• 摘录文本:
○ ○ ○ ○ ○

AlexSheung · 2025 年12 月 27 日 10:34

感谢解答，可以详细说一下步骤吗？

我有看到这份博客，我的情况属于：计划外停机，满足raft多数派吧？是否可以直接拉起tikv
博客 - TiKV存储节点计划内外停机，如何去处理？ | TiDB 社区

zhanggame1 · 2025 年12 月 27 日 14:41

直接拉起来就行

TiDBer_Ejh0eCXc · 2025 年12 月 28 日 00:56

配置都是一样的?

AlexSheung · 2025 年12 月 28 日 01:55

感谢解答，生产环境这样操作会不会有风险？是否可以pdctl delete 掉那个down掉的store，然后备份393G数据后，再启动新的tikv加入集群？

我看region已经都balance过了，delete store是不是没什么负担了？只需要考虑新节点加入后的balance？

AlexSheung · 2025 年12 月 28 日 01:55

对，一样的

a大力啊 · 2025 年12 月 29 日 01:23

为啥掉线2个月才发现，这有点慌啊

春风十里不如你 · 2025 年12 月 29 日 02:19

down的store已经没有leader了，可以直接用tiup缩容掉，重新扩一下这个节点。

TiDBer_Ejh0eCXc · 2025 年12 月 30 日 23:46

可能掉线后,pd不能及时清理那些垃圾数据. 是否考虑备份数据然后清空原来的tikv节点, 然后加一个新的tikv节点?

○ ○ ○ ○ ○

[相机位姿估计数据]
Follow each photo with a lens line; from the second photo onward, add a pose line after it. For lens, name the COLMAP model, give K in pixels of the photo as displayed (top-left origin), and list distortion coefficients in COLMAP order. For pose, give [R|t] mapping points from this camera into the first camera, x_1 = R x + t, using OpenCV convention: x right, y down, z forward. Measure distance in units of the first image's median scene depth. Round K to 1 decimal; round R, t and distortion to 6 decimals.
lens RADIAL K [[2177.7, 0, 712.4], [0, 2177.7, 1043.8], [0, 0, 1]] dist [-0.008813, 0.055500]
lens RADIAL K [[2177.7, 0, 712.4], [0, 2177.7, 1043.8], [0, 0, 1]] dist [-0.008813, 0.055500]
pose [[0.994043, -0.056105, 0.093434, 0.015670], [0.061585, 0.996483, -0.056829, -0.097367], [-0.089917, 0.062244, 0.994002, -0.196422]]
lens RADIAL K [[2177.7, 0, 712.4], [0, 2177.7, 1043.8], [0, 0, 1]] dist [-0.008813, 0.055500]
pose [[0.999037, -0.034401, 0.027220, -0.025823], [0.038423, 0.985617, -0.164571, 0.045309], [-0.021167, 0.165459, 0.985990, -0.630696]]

○ ○ ○ ○ ○

• 任务说明 A: 在关于TiKV节点停机的论坛帖子中，用户“春风十里不如你”建议用什么工具缩容掉down的store？
• 任务说明 B: 请从关于TiKV节点停机的论坛帖子最后一句之后接着往下写。

• 练习结果 A: tiup。

• 练习结果 B:
TiDBer_YPbNvXxe · 2026 年1 月 1 日 12:02

感觉是配置哪有问题导致的

TiDBer_EMDRI6T4 · 2026 年1 月 3 日 12:35

时间这么久，启动后数据能不能同步要看rocksdb log里的数据还有没有才可以吧！

AlexSheung · 2026 年1 月 4 日 06:37

感谢大家回复，我们的操作方式：
1、备份后，pd直接delete 掉线的store，发现报错，不能少于3副本
2、手动修改副本数为2，发现掉线的store开始删除本地tikv数据和region count
3、等待store清理完成后，自动变为tombstone并清理
4、扩容新的store，并修改副本数为3

system · 2026 年1 月 11 日 06:38

此话题已在最后回复的 7 天后被自动关闭。不再允许新回复。